::: GIVEN ENTRIES :::
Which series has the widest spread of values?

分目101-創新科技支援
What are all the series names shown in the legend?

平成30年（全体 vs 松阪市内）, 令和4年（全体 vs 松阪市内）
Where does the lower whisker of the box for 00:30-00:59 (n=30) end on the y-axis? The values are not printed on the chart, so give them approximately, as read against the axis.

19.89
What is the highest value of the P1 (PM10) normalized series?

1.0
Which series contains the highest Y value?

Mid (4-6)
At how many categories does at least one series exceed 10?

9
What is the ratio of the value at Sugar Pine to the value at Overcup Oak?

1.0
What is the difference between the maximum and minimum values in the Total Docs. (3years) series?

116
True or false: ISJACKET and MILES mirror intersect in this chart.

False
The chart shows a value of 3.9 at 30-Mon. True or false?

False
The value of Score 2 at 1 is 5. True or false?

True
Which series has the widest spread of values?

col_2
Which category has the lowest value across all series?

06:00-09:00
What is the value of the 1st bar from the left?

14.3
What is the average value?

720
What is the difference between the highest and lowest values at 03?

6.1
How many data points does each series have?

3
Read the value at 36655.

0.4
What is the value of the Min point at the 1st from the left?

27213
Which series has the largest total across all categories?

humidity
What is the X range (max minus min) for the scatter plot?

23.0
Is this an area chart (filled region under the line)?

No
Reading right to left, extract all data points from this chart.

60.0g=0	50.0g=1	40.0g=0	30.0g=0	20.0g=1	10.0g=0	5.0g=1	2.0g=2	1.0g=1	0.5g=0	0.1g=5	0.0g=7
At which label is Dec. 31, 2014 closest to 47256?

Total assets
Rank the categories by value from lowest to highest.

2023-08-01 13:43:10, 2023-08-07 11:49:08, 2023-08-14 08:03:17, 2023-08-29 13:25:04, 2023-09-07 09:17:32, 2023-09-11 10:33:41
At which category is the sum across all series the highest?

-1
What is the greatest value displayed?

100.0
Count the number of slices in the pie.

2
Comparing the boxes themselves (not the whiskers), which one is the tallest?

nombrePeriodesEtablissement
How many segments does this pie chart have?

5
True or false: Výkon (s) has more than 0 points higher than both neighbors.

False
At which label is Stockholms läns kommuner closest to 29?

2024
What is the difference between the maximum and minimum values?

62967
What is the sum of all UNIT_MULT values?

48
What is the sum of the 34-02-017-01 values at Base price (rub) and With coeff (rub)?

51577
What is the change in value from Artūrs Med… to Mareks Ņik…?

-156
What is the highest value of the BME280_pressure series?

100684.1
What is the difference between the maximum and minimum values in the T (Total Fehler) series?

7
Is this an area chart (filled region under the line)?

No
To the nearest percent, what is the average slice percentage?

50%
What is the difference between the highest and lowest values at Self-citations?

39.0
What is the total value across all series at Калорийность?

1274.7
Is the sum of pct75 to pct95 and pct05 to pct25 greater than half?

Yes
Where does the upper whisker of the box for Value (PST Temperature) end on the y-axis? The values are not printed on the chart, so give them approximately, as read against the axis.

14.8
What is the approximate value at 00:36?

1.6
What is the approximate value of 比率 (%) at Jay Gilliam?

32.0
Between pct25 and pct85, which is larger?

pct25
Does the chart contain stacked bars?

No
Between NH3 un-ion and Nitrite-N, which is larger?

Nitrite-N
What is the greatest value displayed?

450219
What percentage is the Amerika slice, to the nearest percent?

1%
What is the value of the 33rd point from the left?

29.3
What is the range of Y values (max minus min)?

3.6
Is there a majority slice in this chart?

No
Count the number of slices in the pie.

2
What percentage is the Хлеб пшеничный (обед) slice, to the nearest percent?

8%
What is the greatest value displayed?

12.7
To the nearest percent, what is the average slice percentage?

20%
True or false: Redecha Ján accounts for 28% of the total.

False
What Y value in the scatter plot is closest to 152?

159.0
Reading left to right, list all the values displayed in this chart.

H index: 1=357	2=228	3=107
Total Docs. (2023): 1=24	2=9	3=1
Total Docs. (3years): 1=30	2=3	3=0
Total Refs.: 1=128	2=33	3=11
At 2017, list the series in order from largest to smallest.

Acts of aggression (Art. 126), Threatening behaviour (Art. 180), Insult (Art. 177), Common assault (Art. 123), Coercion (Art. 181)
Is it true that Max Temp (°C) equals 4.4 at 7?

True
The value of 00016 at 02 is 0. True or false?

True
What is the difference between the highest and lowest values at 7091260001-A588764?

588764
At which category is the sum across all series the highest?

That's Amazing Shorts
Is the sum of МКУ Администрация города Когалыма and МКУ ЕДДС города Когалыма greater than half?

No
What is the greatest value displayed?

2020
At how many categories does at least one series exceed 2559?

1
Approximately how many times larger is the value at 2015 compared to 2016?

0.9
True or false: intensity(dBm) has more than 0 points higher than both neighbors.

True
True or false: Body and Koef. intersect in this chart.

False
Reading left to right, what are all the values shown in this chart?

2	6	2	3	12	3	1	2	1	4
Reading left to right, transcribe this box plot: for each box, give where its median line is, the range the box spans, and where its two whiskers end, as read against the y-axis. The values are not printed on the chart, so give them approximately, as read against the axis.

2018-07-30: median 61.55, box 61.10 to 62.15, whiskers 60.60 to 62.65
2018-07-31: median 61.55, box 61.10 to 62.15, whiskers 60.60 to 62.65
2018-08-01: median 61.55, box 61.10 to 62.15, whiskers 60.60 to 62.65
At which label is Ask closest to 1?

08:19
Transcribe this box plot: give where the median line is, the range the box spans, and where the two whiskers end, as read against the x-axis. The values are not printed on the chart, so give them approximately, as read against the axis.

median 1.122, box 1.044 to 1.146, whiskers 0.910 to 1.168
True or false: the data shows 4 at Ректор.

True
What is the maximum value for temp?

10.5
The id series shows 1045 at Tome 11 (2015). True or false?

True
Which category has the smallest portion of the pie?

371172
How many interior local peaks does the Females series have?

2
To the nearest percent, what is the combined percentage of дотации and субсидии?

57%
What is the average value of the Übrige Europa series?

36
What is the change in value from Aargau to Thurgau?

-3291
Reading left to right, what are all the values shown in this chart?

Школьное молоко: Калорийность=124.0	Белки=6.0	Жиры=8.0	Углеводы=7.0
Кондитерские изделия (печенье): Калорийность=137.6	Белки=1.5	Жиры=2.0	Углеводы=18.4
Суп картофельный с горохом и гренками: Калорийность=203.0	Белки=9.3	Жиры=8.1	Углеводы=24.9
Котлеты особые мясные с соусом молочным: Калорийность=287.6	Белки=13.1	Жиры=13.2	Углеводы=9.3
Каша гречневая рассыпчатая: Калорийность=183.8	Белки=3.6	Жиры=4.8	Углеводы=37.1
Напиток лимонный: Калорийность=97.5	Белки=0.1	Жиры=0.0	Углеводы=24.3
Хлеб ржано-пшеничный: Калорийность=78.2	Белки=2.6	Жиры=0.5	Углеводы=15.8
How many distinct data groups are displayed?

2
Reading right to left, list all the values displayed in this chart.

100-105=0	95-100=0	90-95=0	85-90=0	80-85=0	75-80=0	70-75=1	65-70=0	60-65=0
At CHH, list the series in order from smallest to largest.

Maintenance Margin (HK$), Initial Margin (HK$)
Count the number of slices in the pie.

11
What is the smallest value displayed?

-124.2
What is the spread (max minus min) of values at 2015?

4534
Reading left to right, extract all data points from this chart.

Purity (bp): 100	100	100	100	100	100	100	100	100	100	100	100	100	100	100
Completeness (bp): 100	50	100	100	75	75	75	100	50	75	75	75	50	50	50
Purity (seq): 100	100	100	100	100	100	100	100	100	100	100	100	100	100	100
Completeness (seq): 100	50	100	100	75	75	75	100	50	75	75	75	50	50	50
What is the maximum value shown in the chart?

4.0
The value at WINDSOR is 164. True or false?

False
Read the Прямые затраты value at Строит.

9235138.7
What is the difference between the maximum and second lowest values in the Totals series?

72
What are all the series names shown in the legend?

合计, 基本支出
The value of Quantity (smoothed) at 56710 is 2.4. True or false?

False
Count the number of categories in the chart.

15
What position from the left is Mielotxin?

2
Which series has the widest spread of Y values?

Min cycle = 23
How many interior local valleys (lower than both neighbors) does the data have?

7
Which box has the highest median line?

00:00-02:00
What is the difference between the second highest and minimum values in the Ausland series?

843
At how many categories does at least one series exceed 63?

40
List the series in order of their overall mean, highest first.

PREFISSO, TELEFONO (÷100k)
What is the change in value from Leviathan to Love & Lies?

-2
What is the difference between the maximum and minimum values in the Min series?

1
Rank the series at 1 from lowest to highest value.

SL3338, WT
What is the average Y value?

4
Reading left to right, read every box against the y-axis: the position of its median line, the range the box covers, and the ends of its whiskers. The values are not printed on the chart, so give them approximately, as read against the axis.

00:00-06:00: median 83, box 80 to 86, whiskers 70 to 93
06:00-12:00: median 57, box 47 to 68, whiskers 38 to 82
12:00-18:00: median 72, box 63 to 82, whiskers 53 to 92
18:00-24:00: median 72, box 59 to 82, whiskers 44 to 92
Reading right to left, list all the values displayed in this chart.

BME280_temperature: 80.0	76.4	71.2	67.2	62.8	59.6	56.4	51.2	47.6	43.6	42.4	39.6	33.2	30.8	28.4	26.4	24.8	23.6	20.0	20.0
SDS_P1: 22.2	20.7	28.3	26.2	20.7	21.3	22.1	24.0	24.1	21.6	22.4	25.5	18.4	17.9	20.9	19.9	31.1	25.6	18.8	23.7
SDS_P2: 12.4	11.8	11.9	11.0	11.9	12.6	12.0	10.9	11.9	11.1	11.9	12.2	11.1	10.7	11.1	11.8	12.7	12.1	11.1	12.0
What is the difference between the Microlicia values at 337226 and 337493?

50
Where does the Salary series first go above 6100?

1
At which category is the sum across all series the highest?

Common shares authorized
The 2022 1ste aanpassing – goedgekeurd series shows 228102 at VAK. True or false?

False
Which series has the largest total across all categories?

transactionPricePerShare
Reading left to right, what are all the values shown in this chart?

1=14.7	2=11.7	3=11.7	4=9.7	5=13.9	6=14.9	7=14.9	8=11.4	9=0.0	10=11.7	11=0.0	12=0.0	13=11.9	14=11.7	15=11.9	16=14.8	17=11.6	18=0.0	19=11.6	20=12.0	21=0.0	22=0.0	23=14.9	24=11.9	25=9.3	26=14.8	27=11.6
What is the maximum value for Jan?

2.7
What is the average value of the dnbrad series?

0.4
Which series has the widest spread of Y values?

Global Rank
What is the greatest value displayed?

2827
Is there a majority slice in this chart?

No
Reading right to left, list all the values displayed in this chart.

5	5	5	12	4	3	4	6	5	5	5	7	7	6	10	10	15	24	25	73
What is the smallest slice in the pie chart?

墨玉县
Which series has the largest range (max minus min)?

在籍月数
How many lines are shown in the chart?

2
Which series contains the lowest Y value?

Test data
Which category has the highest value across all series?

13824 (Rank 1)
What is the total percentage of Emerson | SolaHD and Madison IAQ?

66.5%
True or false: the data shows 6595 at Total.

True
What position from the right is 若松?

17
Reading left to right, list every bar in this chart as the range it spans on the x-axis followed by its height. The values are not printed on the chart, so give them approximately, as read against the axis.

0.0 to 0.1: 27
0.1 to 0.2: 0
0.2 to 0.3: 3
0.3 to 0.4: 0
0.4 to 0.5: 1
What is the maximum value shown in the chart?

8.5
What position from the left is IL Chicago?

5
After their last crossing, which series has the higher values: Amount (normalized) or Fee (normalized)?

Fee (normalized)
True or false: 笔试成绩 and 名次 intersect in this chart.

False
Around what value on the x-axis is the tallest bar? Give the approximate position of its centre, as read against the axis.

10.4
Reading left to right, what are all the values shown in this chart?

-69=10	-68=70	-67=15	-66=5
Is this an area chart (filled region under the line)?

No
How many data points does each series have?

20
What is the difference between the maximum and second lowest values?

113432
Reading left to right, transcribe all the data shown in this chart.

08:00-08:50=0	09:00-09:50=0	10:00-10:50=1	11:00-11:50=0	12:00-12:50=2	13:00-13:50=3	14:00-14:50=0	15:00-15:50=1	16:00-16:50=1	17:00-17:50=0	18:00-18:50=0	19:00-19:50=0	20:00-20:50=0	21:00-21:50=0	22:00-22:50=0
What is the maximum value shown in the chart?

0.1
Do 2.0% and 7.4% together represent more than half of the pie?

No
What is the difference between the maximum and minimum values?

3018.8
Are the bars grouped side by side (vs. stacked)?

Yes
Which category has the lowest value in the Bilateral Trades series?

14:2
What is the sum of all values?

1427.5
:::
## [EXERCISE AIM]
Update the rows from the start through the line that contains "What is the ratio", replacing "widest spread" with "largest range" and leaving everything else unchanged.

## [ANSWER TO THE EXERCISE]
Which series has the largest range of values?

分目101-創新科技支援
What are all the series names shown in the legend?

平成30年（全体 vs 松阪市内）, 令和4年（全体 vs 松阪市内）
Where does the lower whisker of the box for 00:30-00:59 (n=30) end on the y-axis? The values are not printed on the chart, so give them approximately, as read against the axis.

19.89
What is the highest value of the P1 (PM10) normalized series?

1.0
Which series contains the highest Y value?

Mid (4-6)
At how many categories does at least one series exceed 10?

9
What is the ratio of the value at Sugar Pine to the value at Overcup Oak?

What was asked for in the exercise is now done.